Perry also allows more space for her own voice, showing her talent for gliding from a gentle rasp to smooth higher ranges. Over understated electronica, she lets her vocals carry the songs “Miss You More” and “Into Me You See.”

In a nod to its rap style, “Swish Swish” comes off as a diss track as Perry — the world’s most followed person on Twitter with nearly 100 million followers — warns: “Funny my name keeps coming out yo mouth / ‘Cause I stay winnin’.”

“Swish Swish” is sure to fuel speculation it is a response to fellow mega-star Taylor Swift, whose own song “Bad Blood” was widely seen as an attack on Perry, whom Swift has suggested sabotaged her tour by poaching her staff.

Whatever the rivalry, Perry and Swift both turned for their latest albums to Swedish producers Max Martin, Ali Payami and Shellback — who behind the scenes have created some of the 21st century’s top hits.

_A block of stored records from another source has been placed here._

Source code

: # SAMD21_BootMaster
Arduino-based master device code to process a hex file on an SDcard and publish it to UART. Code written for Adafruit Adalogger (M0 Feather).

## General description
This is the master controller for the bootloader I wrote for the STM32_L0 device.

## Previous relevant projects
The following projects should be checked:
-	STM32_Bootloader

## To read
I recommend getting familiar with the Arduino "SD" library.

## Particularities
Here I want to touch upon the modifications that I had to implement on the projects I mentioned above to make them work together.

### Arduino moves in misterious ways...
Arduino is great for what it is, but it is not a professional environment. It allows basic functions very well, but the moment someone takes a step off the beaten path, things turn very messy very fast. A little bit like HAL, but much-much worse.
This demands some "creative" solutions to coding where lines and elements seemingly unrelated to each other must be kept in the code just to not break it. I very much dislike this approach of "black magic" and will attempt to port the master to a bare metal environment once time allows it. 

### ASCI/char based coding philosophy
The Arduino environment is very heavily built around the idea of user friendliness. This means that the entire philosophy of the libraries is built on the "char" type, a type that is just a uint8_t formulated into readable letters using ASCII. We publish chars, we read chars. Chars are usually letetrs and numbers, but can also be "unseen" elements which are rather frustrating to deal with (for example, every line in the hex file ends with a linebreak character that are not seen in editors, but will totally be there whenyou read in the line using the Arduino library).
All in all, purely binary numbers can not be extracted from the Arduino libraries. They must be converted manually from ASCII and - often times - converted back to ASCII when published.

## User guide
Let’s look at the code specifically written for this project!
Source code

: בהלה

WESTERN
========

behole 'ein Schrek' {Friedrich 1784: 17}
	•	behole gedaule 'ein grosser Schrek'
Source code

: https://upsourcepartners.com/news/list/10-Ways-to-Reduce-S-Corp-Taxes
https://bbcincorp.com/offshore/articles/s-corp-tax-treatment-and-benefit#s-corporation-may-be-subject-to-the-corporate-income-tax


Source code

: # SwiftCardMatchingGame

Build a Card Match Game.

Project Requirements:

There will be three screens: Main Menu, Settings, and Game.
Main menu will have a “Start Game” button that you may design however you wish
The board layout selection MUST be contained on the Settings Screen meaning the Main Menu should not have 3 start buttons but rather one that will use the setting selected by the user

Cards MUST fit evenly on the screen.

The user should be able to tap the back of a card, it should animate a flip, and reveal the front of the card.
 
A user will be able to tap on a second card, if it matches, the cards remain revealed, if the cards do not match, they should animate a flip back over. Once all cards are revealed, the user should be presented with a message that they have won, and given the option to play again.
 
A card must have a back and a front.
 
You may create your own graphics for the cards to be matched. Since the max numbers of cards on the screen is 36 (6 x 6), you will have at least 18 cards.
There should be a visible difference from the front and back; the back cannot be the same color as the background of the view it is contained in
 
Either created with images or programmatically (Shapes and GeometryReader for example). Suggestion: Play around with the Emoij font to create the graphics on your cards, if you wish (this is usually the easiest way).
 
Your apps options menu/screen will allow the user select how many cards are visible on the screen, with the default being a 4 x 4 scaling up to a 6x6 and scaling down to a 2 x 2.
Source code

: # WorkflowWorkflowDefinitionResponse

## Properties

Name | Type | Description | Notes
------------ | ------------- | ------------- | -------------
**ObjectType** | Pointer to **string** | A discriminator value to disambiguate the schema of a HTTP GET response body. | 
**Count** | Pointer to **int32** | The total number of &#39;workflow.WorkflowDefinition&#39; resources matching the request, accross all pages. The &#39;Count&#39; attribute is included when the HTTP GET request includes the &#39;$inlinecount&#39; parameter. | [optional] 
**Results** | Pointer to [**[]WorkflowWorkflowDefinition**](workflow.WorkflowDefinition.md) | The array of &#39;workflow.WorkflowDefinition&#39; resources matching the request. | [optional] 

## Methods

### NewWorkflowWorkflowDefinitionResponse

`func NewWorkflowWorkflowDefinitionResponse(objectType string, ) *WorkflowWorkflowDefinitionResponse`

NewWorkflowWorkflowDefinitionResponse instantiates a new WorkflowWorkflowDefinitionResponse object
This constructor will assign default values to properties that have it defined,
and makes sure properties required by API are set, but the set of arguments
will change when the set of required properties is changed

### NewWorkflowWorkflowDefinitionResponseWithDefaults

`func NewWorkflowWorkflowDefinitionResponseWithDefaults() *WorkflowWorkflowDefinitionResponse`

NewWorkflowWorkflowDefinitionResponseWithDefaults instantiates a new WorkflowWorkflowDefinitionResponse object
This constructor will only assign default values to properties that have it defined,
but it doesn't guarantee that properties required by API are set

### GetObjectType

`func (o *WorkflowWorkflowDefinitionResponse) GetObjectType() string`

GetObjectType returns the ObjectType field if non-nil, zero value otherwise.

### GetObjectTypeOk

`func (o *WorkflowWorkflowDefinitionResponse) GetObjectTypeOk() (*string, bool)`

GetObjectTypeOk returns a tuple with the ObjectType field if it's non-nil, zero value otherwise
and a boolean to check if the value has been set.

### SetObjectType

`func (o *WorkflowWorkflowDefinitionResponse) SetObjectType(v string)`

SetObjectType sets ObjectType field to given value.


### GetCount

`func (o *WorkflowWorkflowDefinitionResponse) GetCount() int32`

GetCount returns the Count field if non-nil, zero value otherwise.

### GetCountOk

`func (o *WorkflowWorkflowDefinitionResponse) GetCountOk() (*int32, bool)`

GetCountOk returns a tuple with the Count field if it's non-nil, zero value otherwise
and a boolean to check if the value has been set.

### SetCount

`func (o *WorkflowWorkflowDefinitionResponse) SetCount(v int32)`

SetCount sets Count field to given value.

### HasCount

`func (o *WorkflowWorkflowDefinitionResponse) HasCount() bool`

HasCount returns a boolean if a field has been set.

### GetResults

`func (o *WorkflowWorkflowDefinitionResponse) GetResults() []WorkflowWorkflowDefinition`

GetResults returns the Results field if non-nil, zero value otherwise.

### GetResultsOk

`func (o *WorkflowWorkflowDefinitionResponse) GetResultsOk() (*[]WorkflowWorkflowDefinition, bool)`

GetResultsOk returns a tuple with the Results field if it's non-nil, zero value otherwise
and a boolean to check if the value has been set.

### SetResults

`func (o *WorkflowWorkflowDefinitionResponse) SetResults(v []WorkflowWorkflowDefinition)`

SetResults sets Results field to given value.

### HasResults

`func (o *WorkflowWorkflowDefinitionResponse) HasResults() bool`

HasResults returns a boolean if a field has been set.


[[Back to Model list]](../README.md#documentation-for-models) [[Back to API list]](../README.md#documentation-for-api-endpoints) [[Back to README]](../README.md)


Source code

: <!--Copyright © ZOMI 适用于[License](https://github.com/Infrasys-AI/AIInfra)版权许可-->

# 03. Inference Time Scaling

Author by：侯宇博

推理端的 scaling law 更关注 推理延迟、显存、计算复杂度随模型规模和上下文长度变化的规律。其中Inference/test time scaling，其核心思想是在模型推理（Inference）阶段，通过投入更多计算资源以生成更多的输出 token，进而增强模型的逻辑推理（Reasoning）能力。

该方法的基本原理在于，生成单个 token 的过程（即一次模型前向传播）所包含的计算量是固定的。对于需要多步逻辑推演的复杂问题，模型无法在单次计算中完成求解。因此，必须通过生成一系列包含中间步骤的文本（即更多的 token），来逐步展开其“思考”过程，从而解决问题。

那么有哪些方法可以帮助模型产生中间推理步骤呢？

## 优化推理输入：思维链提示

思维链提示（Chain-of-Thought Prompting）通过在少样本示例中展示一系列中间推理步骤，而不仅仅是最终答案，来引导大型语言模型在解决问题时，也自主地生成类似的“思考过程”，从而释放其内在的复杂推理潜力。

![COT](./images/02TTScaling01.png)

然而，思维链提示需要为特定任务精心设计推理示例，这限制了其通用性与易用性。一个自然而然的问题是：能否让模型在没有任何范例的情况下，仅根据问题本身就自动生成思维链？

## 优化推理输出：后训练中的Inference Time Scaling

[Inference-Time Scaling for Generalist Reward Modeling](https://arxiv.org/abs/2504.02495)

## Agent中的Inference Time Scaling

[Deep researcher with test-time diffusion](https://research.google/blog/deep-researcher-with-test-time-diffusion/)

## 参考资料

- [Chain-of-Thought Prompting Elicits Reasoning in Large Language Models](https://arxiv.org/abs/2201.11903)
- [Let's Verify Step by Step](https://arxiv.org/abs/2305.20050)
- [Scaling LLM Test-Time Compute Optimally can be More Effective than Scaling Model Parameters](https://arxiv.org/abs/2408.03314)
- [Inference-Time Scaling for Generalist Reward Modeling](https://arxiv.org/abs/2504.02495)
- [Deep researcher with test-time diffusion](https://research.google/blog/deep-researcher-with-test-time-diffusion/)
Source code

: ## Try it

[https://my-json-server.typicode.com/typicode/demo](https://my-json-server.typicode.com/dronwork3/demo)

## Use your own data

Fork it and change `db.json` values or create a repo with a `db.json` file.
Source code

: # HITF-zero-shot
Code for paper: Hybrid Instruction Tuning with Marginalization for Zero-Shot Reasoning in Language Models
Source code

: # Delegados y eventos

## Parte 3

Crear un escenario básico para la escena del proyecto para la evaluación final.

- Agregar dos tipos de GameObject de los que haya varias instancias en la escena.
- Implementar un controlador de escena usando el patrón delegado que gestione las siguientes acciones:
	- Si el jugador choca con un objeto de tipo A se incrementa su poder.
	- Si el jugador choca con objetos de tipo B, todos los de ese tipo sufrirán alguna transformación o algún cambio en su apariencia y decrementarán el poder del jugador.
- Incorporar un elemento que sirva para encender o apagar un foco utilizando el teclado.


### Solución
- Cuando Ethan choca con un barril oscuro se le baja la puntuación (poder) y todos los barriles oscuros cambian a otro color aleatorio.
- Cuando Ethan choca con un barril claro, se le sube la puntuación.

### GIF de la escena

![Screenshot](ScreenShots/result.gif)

If sexuality is part of adulthood, so too are romantic entanglements. Perry’s stories are full of relationships that never quite end neatly, with an overly active smartphone ever ready to rekindle memories.

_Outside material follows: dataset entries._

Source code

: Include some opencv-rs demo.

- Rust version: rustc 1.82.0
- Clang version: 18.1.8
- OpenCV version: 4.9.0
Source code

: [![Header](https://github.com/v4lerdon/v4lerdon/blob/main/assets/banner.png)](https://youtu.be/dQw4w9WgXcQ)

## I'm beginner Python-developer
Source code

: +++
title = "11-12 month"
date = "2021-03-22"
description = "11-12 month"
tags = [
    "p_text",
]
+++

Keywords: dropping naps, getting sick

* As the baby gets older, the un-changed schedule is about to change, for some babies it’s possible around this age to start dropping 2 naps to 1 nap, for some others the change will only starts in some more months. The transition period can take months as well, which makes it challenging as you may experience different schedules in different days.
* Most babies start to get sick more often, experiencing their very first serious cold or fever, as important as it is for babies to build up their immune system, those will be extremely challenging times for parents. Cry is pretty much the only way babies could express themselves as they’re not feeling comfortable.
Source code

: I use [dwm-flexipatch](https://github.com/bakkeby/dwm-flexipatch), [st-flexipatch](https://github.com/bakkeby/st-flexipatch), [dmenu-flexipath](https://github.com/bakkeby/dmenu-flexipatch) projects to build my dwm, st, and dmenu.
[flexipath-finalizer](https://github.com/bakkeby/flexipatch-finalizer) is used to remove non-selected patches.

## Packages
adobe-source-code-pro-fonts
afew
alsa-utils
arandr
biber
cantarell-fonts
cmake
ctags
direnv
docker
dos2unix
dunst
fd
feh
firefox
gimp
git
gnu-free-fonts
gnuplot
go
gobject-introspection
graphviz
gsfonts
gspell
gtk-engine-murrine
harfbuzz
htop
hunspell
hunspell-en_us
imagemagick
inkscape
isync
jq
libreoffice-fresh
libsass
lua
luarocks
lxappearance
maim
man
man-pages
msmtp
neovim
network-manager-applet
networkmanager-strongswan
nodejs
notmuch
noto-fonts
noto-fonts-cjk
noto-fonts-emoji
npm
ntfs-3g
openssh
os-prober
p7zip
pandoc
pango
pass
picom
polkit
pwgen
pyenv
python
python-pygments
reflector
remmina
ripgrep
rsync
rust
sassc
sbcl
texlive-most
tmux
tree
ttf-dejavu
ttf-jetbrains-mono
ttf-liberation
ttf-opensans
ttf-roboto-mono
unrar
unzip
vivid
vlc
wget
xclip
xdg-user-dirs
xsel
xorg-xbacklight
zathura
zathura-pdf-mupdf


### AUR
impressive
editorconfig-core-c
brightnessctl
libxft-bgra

“You don’t have to subtweet me / My number’s always been the same,” Perry sings on “Save as Draft.”

Perry — whose real name is Katheryn Hudson — returned to write “Witness” at her home in Santa Barbara, California, where she reconciled with her conservative Christian parents and returned with a new short-cut, blonde hairdo.

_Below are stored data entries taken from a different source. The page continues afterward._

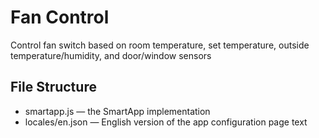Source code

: # Fan Control

Control fan switch based on room temperature, set temperature, outside temperature/humidity, and door/window sensors


## File Structure

* smartapp.js &mdash; the SmartApp implementation
* locales/en.json &mdash; English version of the app configuration page text
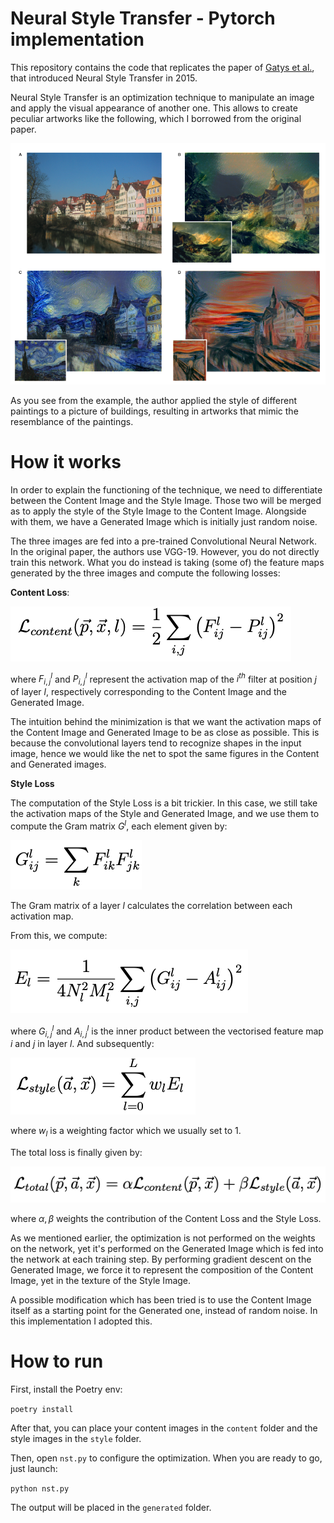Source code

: # Neural Style Transfer - Pytorch implementation 

This repository contains the code that replicates the paper of [Gatys et al.](https://arxiv.org/pdf/1508.06576.pdf),
that introduced Neural Style Transfer in 2015.

Neural Style Transfer is an optimization technique to manipulate an image and apply the visual appearance of another one.
This allows to create peculiar artworks like the following, which I borrowed from the original paper.

![Reference image](images/paper_img.png)

As you see from the example, the author applied the style of different paintings to 
a picture of buildings, resulting in artworks that mimic the resemblance of the paintings.

# How it works

In order to explain the functioning of the technique, we need to differentiate between the Content
Image and the Style Image. Those two will be merged as to apply the style of the Style Image to the Content Image.
Alongside with them, we have a Generated Image which is initially just random noise.

The three images are fed into a pre-trained Convolutional Neural Network. In the original paper, the authors
use VGG-19.
However, you do not directly train this network.
What you do instead is taking (some of) the feature maps generated by the three images and compute
the following losses:

**Content Loss**: 

![Content loss](images/content_loss.png)

where $F^l_{i,j}$ and $P^l_{i,j}$ represent the activation map of the $i^{th}$ filter at position $j$ of layer $l$, 
respectively corresponding to the Content Image and the Generated Image.

The intuition behind the minimization is that we want the activation maps of the Content Image and Generated Image to be as close as possible.
This is because the convolutional layers tend to recognize shapes in the input image, hence we would like the net to spot
the same figures in the Content and Generated images.

**Style Loss** 

The computation of the Style Loss is a bit trickier.
In this case, we still take the activation maps of the Style and Generated Image,
and we use them to compute the Gram matrix $G^l$, each element given by:

![Gram matrix](images/gram.png)

The Gram matrix of a layer $l$ calculates the correlation between each activation map.

From this, we compute:

![El](images/El.png)

where $G^l_{i,j}$ and $A^l_{i,j}$ is the inner product between the vectorised feature map
$i$ and $j$ in layer $l$.
And subsequently:

![Style loss](images/style_loss.png)

where $w_l$ is a weighting factor which we usually set to 1.

The total loss is finally given by:

![Total loss](images/total_loss.png)

where $\alpha, \beta$ weights the contribution of the Content Loss and the Style Loss.

As we mentioned earlier, the optimization is not performed on the weights on the network, yet it's performed on
the Generated Image which is fed into the network at each training step.
By performing gradient descent on the Generated Image, we force it to represent the composition of the Content Image, yet
in the texture of the Style Image.

A possible modification which has been tried is to use the Content Image itself as a starting point for the Generated one, instead
of random noise. In this implementation I adopted this.

# How to run

First, install the Poetry env:

`poetry install`

After that, you can place your content images in the `content` folder and the style images in the `style` folder.

Then, open `nst.py` to configure the optimization. When you are ready to go, just launch:

`python nst.py`

The output will be placed in the `generated` folder.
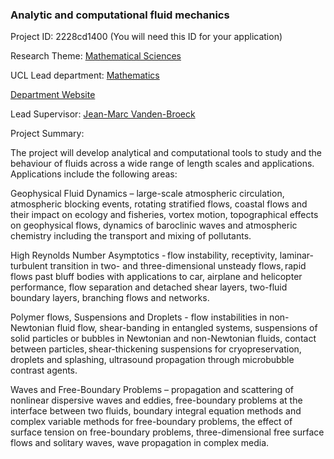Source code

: ### Analytic and computational fluid mechanics

Project ID: 2228cd1400
(You will need this ID for your application)

Research Theme: [Mathematical Sciences](../themes/mathematical-sciences.md)

UCL Lead department: [Mathematics](../departments/mathematics.md)

[Department Website](https://www.ucl.ac.uk/maths)

Lead Supervisor: [Jean-Marc Vanden-Broeck](https://profiles.ucl.ac.uk/4560)

Project Summary:

The project will develop analytical and computational tools to study and the behaviour of fluids across a wide range of length scales and applications. Applications include the following areas: 

Geophysical Fluid Dynamics – large-scale atmospheric circulation, atmospheric blocking events, rotating stratified flows, coastal flows and their impact on ecology and fisheries, vortex motion, topographical effects on geophysical flows, dynamics of baroclinic waves and atmospheric chemistry including the transport and mixing of pollutants. 

High Reynolds Number Asymptotics - flow instability, receptivity, laminar-turbulent transition in two- and three-dimensional unsteady flows, rapid flows past bluff bodies with applications to car, airplane and helicopter performance, flow separation and detached shear layers, two-fluid boundary layers, branching flows and networks.  

Polymer flows, Suspensions and Droplets - flow instabilities in non-Newtonian fluid flow, shear-banding in entangled systems, suspensions of solid particles or bubbles in Newtonian and non-Newtonian fluids, contact between particles, shear-thickening suspensions for cryopreservation, droplets and splashing, ultrasound propagation through microbubble contrast agents. 

Waves and Free-Boundary Problems – propagation and scattering of nonlinear dispersive waves and eddies, free-boundary problems at the interface between two fluids, boundary integral equation methods and complex variable methods for free-boundary problems, the effect of surface tension on free-boundary problems, three-dimensional free surface flows and solitary waves, wave propagation in complex media.
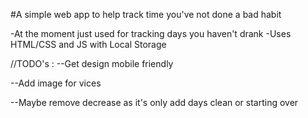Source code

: #A simple web app to help track time you've not done a bad habit

-At the moment just used for tracking days you haven't drank
-Uses HTML/CSS and JS with Local Storage

//TODO's :
--Get design mobile friendly

--Add image for vices

--Maybe remove decrease as it's only add days clean or starting over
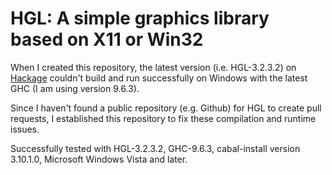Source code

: # HGL: A simple graphics library based on X11 or Win32

When I created this repository, the latest version (i.e. HGL-3.2.3.2) on [Hackage](https://hackage.haskell.org/package/HGL) couldn't build and run successfully on Windows with the latest GHC (I am using version 9.6.3).

Since I haven't found a public repository (e.g. Github) for HGL to create pull requests, I established this repository to fix these compilation and runtime issues.

Successfully tested with HGL-3.2.3.2, GHC-9.6.3, cabal-install version 3.10.1.0, Microsoft Windows Vista and later.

The singer has described her journey home as part of healing, saying she was able on “Witness” to reveal more of herself beyond the Katy Perry stage persona.

While Perry kept quiet on the music front last year, she emerged as one of the most prominent celebrity supporters of Hillary Clinton’s ill-fated presidential campaign.

Perry has hardly become a protest singer, but on “Bigger Than Me,” she explains her need to speak out, saying she has become convinced she has a higher mission in life.

“So I’ll speak my truth, though my voice shakes,” Perry sings — musically at least, not shaking.

In a description that could sum up the album, Perry likens herself to “Marilyn Monroe on a monster truck.”